TEXT UNDER STUDY Start Marker

Dear Friends, Today I am posting a guest
blog from a friend who is experiencing the hurt caused by the disease of
alcoholism. I am honored to post this article in the hopes that it gives therapy
to the writer and hope to others affected by this disease. You are not alone.
Alcoholism...If
there is an alcoholic in your life, like mine, you know it is like a cancer to
that relationship. I live with the alcoholic in my life. I love the alcoholic
in my life.
The alcoholic
in my life knows her drinking habits aren't healthy, but she has not admitted
there is a dependency on alcohol – this is the key difference between alcohol
abuse and alcoholism.
The alcoholic
in my life is what experts call a “functional alcoholic” – she hasn't put
others in danger or caused any physical damage, but the emotional damage runs
deep.
Alcoholism is a
disease like no other – there is no cure, and there is nothing you can do to
start the recovery for someone else. What you can do is take care of yourself.
One way to start is to seek out help from organizations like Alcoholics
Anonymous, Al-Anon or Change my Relationships. They will get you on the right
path.
Personally, I
believe the Al-Anon organization is genius! The first few meetings are hard,
and you think the group is not for you. One of their sayings is, "After a
while, you'll discover that though you may not like all of us, you'll love us
in a very special way, the same way we already love you." This is true.
Also, the Serenity
Prayer is one of the best first steps I took. After saying it a couple of
times, and taking quiet moments to reflect on my day's actions, I have changed
how I live with the alcoholic in my life. I have started to live in better
harmony with the disease. Make no mistake, this is the toughest thing I've
done, and I am nowhere near good at it, but imperfect progress is the olive
branch, and it works.
Another hard
thing I'm learning is the 3 C's – and I do not mean color, clarity and carat! The
3 C's of addiction are cure, cause and control. This is difficult for me
because I am a control freak. But I have learned this disease is something I
can’t control.
I also can’t
control this person’s actions. In fact, trying to do so would be a very bad
idea. The only thing I can do is approach her when she is sober and say, "When
you do _____, it makes me feel hurt."
I am also
learning about the abstract idea of “detachment with love.” How do I detach my
emotions around the disease from the person and treat the person with the love
and respect every human being deserves? Especially one that I loved and
respected before this unfortunate disease took hold. If I can figure this one
out, I deserve a Ph.D. in something equally abstract.
I can't cure
the alcohol addiction in the person I love. It has to be her choice. I hope and
pray she will hit rock bottom and seek treatment, but there is no timetable for
this – months, years, or more years. Only imperfect progress can help one get
through this seemingly infinite time span.
I've babbled
enough for a blog that is usually short, sweat and profound. I do have more to
share, and this small part has been incredibly therapeutic. Thank you for
allowing me to be a guest on this site. If there is a person close to your
heart, or in your life, with an addiction, I hope you can find a piece of
serenity while dealing with the disease.
Sincerely, A Loving Husband and Father
We need people that shares. This will surely serve as an inspiration to everyone who has the same issue. Not everyone has the courage to share. Without understanding how you are, you will not be able to get to where you wish to be.

TEXT UNDER STUDY End Marker
ENTRIES SHOWN Start Marker

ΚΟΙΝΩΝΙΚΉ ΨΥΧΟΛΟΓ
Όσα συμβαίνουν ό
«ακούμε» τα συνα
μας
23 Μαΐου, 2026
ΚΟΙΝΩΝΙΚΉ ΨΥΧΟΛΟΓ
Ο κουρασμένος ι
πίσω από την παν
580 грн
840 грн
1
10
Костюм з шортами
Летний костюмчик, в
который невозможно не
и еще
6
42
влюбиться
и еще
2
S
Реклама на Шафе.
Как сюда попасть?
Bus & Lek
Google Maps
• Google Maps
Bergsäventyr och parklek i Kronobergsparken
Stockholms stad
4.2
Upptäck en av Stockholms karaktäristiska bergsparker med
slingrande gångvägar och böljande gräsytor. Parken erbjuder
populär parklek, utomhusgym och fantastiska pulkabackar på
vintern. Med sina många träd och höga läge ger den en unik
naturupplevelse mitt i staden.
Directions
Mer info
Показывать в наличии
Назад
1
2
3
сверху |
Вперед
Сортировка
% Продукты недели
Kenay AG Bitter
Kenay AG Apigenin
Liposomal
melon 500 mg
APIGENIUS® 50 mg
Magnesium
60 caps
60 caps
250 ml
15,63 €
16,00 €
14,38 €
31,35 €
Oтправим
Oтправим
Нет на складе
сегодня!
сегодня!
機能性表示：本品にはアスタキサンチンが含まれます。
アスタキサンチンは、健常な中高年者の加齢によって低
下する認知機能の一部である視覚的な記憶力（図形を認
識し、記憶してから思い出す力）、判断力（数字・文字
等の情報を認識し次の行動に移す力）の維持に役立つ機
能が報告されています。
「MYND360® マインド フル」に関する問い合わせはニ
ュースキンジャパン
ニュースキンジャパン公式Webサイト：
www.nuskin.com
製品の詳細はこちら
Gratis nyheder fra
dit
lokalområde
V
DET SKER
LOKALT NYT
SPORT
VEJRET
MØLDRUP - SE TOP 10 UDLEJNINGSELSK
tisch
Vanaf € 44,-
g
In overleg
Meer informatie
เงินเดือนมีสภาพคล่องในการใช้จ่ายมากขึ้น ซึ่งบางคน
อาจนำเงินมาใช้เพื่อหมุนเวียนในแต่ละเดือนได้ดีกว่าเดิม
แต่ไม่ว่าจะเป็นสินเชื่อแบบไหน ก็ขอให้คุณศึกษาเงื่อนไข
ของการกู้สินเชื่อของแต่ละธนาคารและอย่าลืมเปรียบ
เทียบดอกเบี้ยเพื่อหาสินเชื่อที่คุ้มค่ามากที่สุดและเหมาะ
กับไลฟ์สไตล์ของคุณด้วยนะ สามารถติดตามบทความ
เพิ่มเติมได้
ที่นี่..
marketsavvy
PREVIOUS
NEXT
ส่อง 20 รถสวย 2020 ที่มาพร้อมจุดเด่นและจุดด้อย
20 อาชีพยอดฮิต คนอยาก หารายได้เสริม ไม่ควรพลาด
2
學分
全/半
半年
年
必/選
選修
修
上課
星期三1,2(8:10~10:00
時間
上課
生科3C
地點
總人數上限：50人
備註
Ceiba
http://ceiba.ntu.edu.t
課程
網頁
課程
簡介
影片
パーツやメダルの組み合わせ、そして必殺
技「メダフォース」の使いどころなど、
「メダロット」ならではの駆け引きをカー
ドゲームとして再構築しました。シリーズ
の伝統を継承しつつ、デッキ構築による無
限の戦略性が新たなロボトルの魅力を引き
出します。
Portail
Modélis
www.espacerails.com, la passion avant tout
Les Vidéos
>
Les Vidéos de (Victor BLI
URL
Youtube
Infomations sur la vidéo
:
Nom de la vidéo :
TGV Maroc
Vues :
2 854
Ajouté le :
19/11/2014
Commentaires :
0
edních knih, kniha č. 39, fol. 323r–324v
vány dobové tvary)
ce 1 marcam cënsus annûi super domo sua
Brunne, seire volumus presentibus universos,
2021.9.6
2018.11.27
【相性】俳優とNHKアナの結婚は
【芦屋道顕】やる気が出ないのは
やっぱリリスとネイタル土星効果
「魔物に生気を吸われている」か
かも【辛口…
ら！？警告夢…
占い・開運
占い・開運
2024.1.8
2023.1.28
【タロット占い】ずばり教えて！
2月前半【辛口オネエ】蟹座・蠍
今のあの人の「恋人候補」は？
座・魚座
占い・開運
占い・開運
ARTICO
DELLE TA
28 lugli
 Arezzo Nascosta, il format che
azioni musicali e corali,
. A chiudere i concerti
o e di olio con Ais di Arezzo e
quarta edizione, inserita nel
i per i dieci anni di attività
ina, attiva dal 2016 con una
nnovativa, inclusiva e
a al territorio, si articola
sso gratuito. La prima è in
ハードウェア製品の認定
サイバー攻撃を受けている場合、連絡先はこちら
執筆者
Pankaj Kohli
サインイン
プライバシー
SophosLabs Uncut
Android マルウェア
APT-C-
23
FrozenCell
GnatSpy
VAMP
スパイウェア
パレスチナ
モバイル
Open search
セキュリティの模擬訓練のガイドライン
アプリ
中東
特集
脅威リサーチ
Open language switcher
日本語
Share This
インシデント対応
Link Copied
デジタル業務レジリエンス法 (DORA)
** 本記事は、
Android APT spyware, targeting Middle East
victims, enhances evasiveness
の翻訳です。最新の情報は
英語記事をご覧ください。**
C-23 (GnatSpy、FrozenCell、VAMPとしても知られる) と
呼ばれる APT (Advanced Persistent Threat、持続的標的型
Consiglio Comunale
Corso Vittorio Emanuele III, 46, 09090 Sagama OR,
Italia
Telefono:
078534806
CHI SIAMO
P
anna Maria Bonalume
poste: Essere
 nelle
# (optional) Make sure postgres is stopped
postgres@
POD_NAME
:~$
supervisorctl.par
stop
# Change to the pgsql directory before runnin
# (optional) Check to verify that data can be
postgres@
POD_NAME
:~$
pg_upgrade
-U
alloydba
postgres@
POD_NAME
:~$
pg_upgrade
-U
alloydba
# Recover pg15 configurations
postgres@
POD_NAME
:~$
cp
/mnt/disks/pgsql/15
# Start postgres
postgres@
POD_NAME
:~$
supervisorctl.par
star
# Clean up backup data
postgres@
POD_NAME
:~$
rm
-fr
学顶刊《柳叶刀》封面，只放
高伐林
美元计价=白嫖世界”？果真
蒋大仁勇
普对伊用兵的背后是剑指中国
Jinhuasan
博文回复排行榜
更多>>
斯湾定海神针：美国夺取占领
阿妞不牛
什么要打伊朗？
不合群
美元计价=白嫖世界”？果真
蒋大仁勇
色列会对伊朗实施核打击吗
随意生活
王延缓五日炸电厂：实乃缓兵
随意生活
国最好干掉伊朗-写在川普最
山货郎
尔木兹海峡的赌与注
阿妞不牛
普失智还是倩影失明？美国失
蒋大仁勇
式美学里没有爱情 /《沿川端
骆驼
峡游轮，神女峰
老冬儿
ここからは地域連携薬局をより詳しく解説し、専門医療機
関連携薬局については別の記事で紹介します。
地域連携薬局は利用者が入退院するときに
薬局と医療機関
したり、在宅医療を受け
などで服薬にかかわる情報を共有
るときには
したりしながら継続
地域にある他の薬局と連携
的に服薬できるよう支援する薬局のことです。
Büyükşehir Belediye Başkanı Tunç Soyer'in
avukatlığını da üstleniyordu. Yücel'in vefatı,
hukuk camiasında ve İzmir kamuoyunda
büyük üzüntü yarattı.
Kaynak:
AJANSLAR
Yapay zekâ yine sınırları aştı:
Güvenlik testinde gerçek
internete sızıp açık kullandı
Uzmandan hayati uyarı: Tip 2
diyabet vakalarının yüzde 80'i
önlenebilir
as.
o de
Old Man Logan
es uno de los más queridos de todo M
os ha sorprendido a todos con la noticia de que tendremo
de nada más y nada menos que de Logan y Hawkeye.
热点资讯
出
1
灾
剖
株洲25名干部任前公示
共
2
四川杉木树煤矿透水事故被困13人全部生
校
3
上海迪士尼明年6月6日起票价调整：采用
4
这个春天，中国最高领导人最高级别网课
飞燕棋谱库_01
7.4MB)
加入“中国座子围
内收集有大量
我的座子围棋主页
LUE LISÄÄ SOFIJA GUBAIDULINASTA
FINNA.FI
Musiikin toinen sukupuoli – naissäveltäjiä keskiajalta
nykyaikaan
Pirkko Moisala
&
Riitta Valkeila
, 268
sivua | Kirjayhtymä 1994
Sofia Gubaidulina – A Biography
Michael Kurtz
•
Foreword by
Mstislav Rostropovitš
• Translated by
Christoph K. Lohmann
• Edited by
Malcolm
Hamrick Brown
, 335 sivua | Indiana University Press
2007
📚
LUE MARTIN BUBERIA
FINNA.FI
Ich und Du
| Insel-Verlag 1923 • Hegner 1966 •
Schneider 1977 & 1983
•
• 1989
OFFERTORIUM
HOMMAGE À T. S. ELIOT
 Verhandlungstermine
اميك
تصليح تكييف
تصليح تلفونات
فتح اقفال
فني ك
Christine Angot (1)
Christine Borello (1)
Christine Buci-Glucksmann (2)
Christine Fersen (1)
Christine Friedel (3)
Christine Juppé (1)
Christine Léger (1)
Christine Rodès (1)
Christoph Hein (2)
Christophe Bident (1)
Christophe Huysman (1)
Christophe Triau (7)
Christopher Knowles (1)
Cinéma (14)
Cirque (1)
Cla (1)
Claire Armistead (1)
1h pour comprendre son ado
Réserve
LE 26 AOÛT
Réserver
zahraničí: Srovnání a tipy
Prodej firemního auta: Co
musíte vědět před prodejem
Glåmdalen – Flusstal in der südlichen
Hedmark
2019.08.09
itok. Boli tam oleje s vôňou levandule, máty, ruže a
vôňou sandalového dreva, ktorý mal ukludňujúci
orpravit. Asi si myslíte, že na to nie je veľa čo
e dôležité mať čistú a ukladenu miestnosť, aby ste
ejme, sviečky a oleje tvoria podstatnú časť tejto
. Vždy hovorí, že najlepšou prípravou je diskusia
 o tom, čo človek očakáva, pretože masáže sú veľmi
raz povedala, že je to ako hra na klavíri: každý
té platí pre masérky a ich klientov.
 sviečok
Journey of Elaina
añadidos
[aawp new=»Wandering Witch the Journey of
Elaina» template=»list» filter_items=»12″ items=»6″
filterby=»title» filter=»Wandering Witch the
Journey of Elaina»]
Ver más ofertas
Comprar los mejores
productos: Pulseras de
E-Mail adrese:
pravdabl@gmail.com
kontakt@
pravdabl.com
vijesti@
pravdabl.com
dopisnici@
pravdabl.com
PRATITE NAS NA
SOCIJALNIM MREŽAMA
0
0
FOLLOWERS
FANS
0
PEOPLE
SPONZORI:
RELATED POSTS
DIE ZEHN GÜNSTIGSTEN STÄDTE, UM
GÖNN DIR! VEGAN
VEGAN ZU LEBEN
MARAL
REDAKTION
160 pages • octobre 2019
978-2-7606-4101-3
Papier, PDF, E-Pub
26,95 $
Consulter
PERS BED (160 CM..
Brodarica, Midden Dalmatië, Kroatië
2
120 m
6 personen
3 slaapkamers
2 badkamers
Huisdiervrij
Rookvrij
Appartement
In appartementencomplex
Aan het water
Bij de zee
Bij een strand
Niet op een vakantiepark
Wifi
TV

ENTRIES SHOWN End Marker

### HOW TO COMPLETE THIS TASK:
In the guest blog on alcoholism, what are the 3 C's of addiction? Please note that these lines come from a different source than the text.

### TASK ANSWER:
Cure, cause and control.